Social Media was created for us to stay connected. Some amazing things have come from social media, from finding long lost friends to updating distant family members on your life, family and photos.
More recently, it has morphed into something more.
There have been many studies completed showing the link between an increase in social media use and an increase in anxiety symptoms, (Bonnette, et al. 2019). The overuse of social media leads to comparison to others, angst over someone blocking/unfriending them, or getting stressed about the arguments in the comments.
Anxiety is very common in today’s world. Symptoms of anxiety include feeling restless or tense, feelings of impending danger, increased heart rate or shortness of breath, sweating or shaking, trouble sleeping or focusing, catastrophizing and going to the worst possible outcome, and avoidance. Avoidance can manifest in many ways in individuals. One of the ways people with anxiety avoid is by using more social media.
The goal of emotion is to move. Whether you are dealing with sadness, anger, grief or anxiety they are trying to find a way out. When we don’t allow these emotions to move out of us, they can get stuck. When they get stuck it can cause physical symptoms like illness, pain, headaches or gastrointestinal issues. Sometimes we feel the need to post on social media to release these emotions. Often, after the comments or disagreements it ends up increasing the negative emotions we are trying to release.

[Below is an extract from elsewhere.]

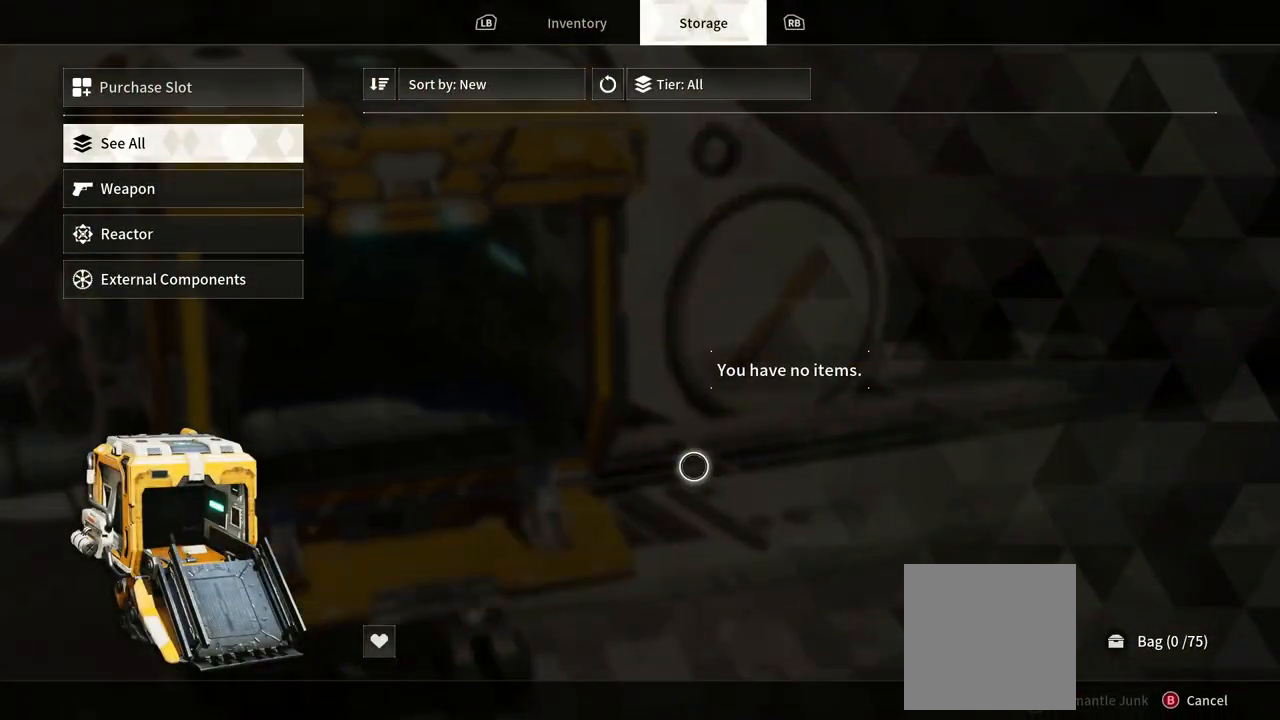
Gameplay with a controller (Xbox layout); each line is a JSON object with the inputs held at the frame after it. "events" lists button and stick changes between this image and that frame as [ms after this image, input, new state], when the widget could be followed in between. Not read: DPAD_LEFT DPAD_UP HOME SELECT START.
{"buttons": [], "left_stick": "center", "right_stick": "center", "events": []}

Tips for Mindful Social Media Use:
Defining a Purpose: Why do I use social media? In what ways do social media serve me? In what ways is social media not serving me?
Limiting Social Media: After defining your purpose for social media use, try to limit your use to serve just that purpose. Be mindful if you start to get angry or aggravated and put the phone down! Go for a walk, call a friend, listen to music, clean something, cook, create something or take a breath.
Mindful Posting: What is the purpose of this post? Is it kind? How will this serve me? What do I hope to achieve through this post? Will this aggravate other people? If so, am I ready to hear what they are going to say? Sometimes not posting something to protect your own mental health is more important that trying to prove a point.
Bonnette A, Robinson A, Dailey S, et al. (2019). Upward social comparisons and posting under the influence: Investigating social media behaviors of US adults with generalized anxiety disorder. Spotlight on Research, pp. 1-25.